The second reason, however, is much more fascinating.

According to another good friend and former colleague, Dr. Peter Colby, the retired head walleye scientist with the Ontario Ministry of Natural Resources, the larger female walleyes are quicker to vacate the spring spawning areas in search of what Peter calls “deep-water refugias”.

In other words, they head for colder water where there is soft-rayed forage like ciscoes and smelt for them to eat.

Gord Pyzer

Younger, smaller walleye, on the other hand, often rely on perch as their main source of food.  And since perch tend to stay shallow, the smaller male walleyes stay shallow with them.  By the way, Peter says that smaller walleye eat perch because they are more abundant not necessarily because they prefer them.

But as walleye grow bigger, they are able to switch from what is most abundant to what they prefer.  And what they prefer are soft-rayed forage fish like ciscoes and smelt.

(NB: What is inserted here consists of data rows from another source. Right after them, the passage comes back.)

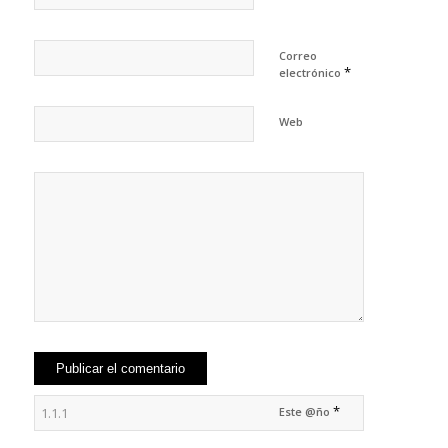
Correo
*
electrónico
Web
*
Este @ño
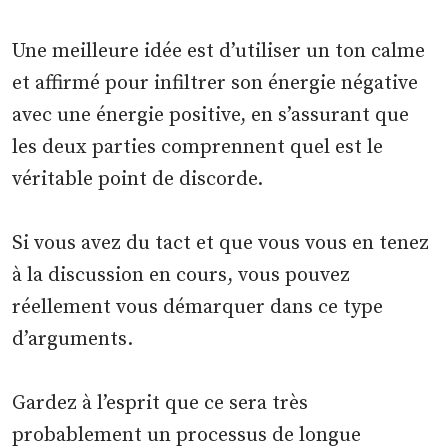
Une meilleure idée est d’utiliser un ton calme
et affirmé pour infiltrer son énergie négative
avec une énergie positive, en s’assurant que
les deux parties comprennent quel est le
véritable point de discorde.
Si vous avez du tact et que vous vous en tenez
à la discussion en cours, vous pouvez
réellement vous démarquer dans ce type
d’arguments.
Gardez à l’esprit que ce sera très
probablement un processus de longue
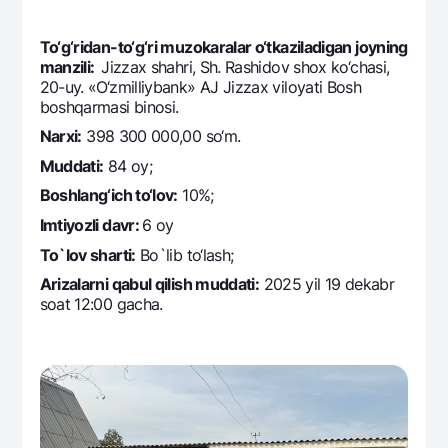
Ofis va bankomatlar
To‘g‘ridan-to‘g‘ri muzokaralar o‘tkaziladigan joyning
Shaxsiy ma'lumotlarni qayta ishlashga rozilik berish
manzili:
Jizzax shahri, Sh. Rashidov shox ko‘chasi,
20-uy. «O‘zmilliybank» AJ Jizzax viloyati Bosh
Bizni ijtimoiy tarmoqlarda kuzatib boring
boshqarmasi binosi.
Narxi:
398 300 000,00 so‘m.
Aloqa markazi
+998 78 148-00-10
1344
Muddati:
84 oy;
Boshlang‘ich to‘lov:
10%;
Imtiyozli davr:
6 oy
To`lov sharti:
Bo`lib to‘lash;
Arizalarni qabul qilish muddati:
2025 yil 19 dekabr
soat 12:00 gacha.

As I’ve mentioned many times in the past, as well, Peter discovered that bigger walleye have another reason for retreating to deeper water, besides tasty tidbits. They can grow larger and therefore produce more eggs.

“The strategies of male and female walleye are different in the spring,” says Colby.  “The males linger around the spawning areas and eat perch and shiners. But the females move to colder water to reduce the metabolic demands on their body. Their whole strategy revolves around consuming food in order to produce ever greater numbers of eggs.”